Boomtown chatted with Los Alamos artist Jennifer Leon about her annual Halloween mural project that’s featured on her friend’s Western Area house.
This interview took place on October 28, 2025. It has been edited for length and clarity.
Jennifer Leon: Halloween is my friend Scott’s favorite holiday, and one year he asked, “Do you want to draw something on my house in black-light chalk?” I’d never done anything in chalk before, and so I did it, just a few spiders and bats and things. The next year I did something slightly more involved. 2016 was the first year I spent multiple days working on it. This is now my 13th year of doing this.
JL: I enjoyed doing a large dragon for last year’s mural. This year I was trying to think of large superheroes and settled on doing a mural with [Japanese film superhero] Mothra and exploring the graphic language of Japanese art.

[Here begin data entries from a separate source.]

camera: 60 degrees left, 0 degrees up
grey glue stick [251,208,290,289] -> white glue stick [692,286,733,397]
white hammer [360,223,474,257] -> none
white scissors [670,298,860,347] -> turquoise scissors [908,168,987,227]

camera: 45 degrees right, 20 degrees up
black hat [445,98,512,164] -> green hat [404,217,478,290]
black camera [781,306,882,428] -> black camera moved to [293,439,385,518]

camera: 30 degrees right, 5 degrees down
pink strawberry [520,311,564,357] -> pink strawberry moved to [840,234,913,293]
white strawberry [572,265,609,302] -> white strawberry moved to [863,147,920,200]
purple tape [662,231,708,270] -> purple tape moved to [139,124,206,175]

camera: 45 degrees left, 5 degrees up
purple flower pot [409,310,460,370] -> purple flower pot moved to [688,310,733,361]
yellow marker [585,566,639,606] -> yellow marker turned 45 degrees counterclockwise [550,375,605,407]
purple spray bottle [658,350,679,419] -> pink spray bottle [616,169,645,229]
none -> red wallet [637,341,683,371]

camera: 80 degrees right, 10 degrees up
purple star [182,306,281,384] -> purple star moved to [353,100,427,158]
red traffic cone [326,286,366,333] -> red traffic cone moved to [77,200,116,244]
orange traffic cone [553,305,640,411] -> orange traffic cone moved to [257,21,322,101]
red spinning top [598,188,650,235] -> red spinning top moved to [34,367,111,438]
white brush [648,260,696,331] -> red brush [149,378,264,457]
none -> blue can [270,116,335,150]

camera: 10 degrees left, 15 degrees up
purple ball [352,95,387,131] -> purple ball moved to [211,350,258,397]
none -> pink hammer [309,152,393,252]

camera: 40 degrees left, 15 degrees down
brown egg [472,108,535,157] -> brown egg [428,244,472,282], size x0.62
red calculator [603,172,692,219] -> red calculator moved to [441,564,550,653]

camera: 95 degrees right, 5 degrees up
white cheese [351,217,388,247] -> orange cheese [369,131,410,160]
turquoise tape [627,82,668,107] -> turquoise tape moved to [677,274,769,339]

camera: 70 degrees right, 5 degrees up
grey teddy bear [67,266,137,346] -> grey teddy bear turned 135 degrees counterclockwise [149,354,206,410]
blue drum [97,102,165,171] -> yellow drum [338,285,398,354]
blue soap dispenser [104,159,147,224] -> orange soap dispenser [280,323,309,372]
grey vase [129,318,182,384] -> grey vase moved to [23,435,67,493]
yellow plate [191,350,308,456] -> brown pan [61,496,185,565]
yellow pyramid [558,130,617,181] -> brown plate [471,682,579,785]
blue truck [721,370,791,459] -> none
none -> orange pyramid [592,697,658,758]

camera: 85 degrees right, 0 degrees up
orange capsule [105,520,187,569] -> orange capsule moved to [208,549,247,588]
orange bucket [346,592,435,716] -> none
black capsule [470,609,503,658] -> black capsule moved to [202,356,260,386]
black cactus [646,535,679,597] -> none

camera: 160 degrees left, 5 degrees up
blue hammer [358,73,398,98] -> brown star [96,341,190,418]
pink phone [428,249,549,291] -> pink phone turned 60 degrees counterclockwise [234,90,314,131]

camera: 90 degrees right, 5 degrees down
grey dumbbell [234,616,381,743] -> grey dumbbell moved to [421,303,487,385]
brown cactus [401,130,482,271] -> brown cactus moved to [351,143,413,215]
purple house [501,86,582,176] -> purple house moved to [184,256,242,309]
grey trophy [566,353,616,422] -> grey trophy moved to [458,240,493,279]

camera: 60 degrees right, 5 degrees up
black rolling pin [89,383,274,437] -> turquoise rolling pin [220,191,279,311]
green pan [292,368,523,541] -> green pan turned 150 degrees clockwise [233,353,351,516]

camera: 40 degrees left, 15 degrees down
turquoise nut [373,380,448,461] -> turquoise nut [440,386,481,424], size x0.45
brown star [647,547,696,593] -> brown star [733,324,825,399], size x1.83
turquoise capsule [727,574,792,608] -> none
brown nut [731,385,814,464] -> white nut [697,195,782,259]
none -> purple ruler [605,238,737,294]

Western art is all about form and light and the illusion of three-dimensional space. Eastern art is all about shape and line and pattern.
JL: I think drawing is a great way to learn about things. This year, I got books about Japanese art and about moths. I went to the Bug Museum in Santa Fe, I went to the Albuquerque Aquarium and spent a day drawing fish. I do a lot of studies and sketches, but then I put it all away and work from memory and imagination and figure it out as I go.
JL: This year it’s probably been eight or ten hours of drawing a day for two and a half weeks. And then I’m usually up in the middle of the night drawing in my sketchbook, trying to think out the next step. I’m kind of a perfectionist.
JL: The challenge is making the drawing fit into this broken-up space. It’s on three walls and it’s interrupted by the windows and the vents. How do I make it look like it’s one continuous picture space?
JL: My hands start to get sore. My fingertips are all shredded by the end of it. I usually can’t type for a week afterwards, but having a year in between gives me a year to forget about how much work it is.
JL: The fun things about working on the street is that people stop and ask you questions and you get to know people. I really like that about murals, that they’re just out there for anyone who walks by.
Leon’s mural can be seen at 4949 Trinity Drive in Western Area in Los Alamos. She’ll be handing out candy at a black-light viewing that will take place on October 31, starting around 6 pm. The mural will be up (at the mercy of the elements) through summer 2026.